Helmut Köglberger spielt weitere vier Jahre bei den Athletikern, schießt Tor um Tor und wird als erster schwarzer Spieler im rot-weiß-roten Dress auch im A-Nationalteam zur festen Größe. Insgesamt verbucht er 28 Einsätze, schießt dabei sechs Tore und trägt auch die Kapitänsschleife. Das Highlight ist ein Spiel gegen Brasilien am 1. Mai 1974 in São Paulo. Vor 120.000 Zuschauern erreicht Österreich ein 0:0. Die „schwarze Perle“, wie er bald bejubelt wird, ist unter den gegnerischen Verteidigern gefürchtet, hat mit wachsendem Erfolg aber nach wie vor mit rassistischen Anfeindungen zu kämpfen. So ist er mitunter diffamierenden Affenlauten oder, von den gegnerischen Rängen geworfenen Bananen ausgesetzt, wovon er sich am Platz jedoch nicht verunsichern ließ: „Da hat es schon Uh-Uh-Uh gemacht. Das war schon ein bisserl unter der Gürtellinie, aber das ist heute nicht mehr so tragisch“, so Köglberger im Interview mit dem ‚Ballesterer‘.

 

Wien, Erfolg, Rückkehr

1968 wagt er den Schritt zur Wiener Austria. Ein richtiger, wie sich später herausstellt. In der Hauptstadt steigt der Stürmerstar schnell zum Fanliebling auf, wird in seiner Premierensaison gleich Torschützenkönig und erhält den bronzenen Schuh als Europas drittbester Torschütze 1968/69. Insgesamt erzielt er 202 Treffer in 301 Spielen und avanciert zum absoluten Leistungsträger der Violetten. Allerdings wird er immer wieder von Verletzungen geplagt, diverse Wechsel ins Ausland zerschlagen sich und nach sechseinhalb Jahren verlässt er die Veilchen in der Winterpause, um zum LASK zurückzukehren.

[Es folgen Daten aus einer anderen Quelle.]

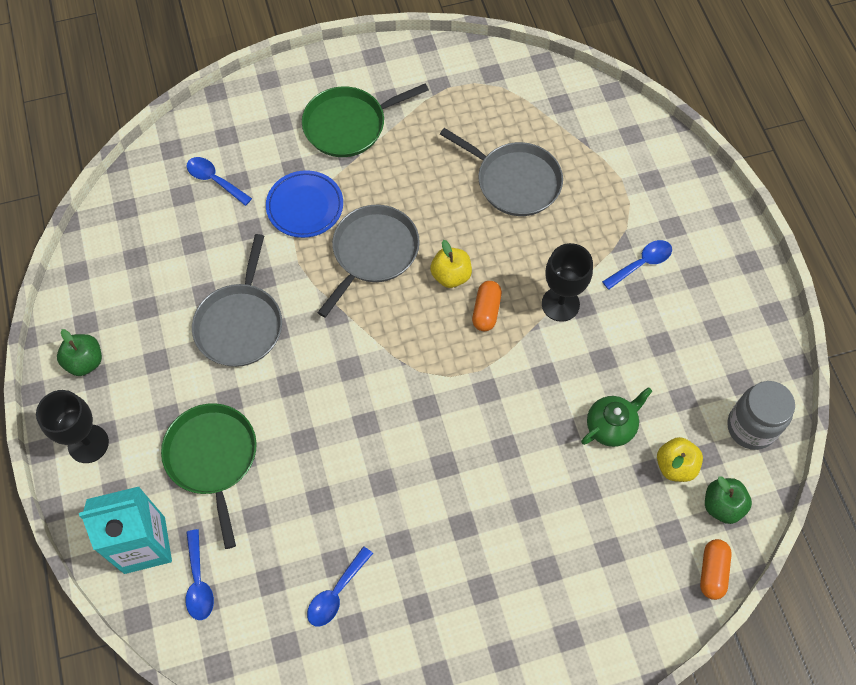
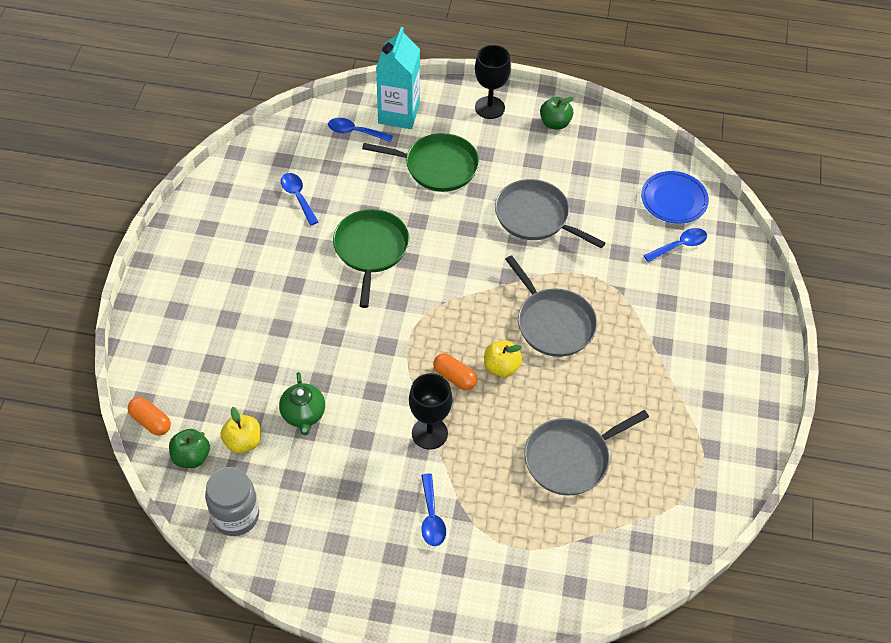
camera: 115 degrees right, 10 degrees down
(305, 206) = (622, 295): blue plate -> blue plate (674, 200)
(349, 125) = (694, 358): green pan -> green pan (371, 250)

Angekommen bei seinem Herzensverein knüpft die „schwarze Perle“ an seine erste Ära bei den Linzern an, der Klub selbst kann die sportlichen Erfolge der Sechziger Jahre jedoch nicht wiederholen und steigt zwischenzeitlich sogar ab, nur um in der Folgesaison direkt wieder in die Erstklassigkeit zurückzukehren. Im Juni 1981 zwingt ein Muskelfaserriss den damals 35-Jährigen, die Fußballschuhe an den Nagel zu hängen. 

 

Etwas zurückgeben

Nach der Karriere übt Köglberger fortan mehrere Berufe aus, ist auch Fußballtrainer. Darüber hinaus ist er zwischenzeitlich bei den Steyr-Werken und der oberösterreichischen Landesregierung angestellt. 1966 heiratet er seine Frau Christine, mit der er drei Söhne hat und bis zu ihrem Tod zusammen ist. Mit einem seiner Söhne gründete er in Kenia die Fußballakademie Acakoro, die vorwiegend Kindern aus Slums den Zugang zu Bildung, medizinischer Versorgung und natürlich dem Fußballsport ermöglichen soll. Außerdem betreibt er eine Krabbelstube in Oberbairing.

Allerdings machen ihm gesundheitliche Probleme zu schaffen: Nur ein Jahr nach seinem Karriereende bricht er zusammen und erleidet epileptische Anfälle. Die Ärzte finden einen (gutartigen) orangengroßen Tumor in seinem Kopf und entfernen ihn. Später muss ihm nach einem Herzinfarkt ein Defibrillator eingesetzt werden. Schließlich verstirbt Helmut Köglberger am 23. September 2018, zehn Jahre nach seiner Wahl zum Jahrhundertspieler des LASK.

Köglberger war zweifellos eine besondere Persönlichkeit. Die aus seiner Sicht oberste Tugend war der Respekt. Dass dieser nicht selbstverständlich von jedem erbracht wird, musste der Kicker aus Sierning früh und oft genug am eigenen Leibe erfahren. Er selbst achtete nichtsdestotrotz stets auf einen fairen Umgang mit seinen Mitmenschen, so erhielt er im Laufe seiner gesamten Profi-Karriere nicht eine einzige rote Karte. In vielerlei Hinsicht galt Helmut Köglberger als Vorbild einer ganzen Generation: Er bewies, dass jede und jeder die eigenen Träume trotz noch so vieler Widrigkeiten verwirklichen kann und ebnete den Weg für zahlreiche weitere Kinder, die es, geeint durch den Fußball aus schwierigen Verhältnissen nach oben schafften.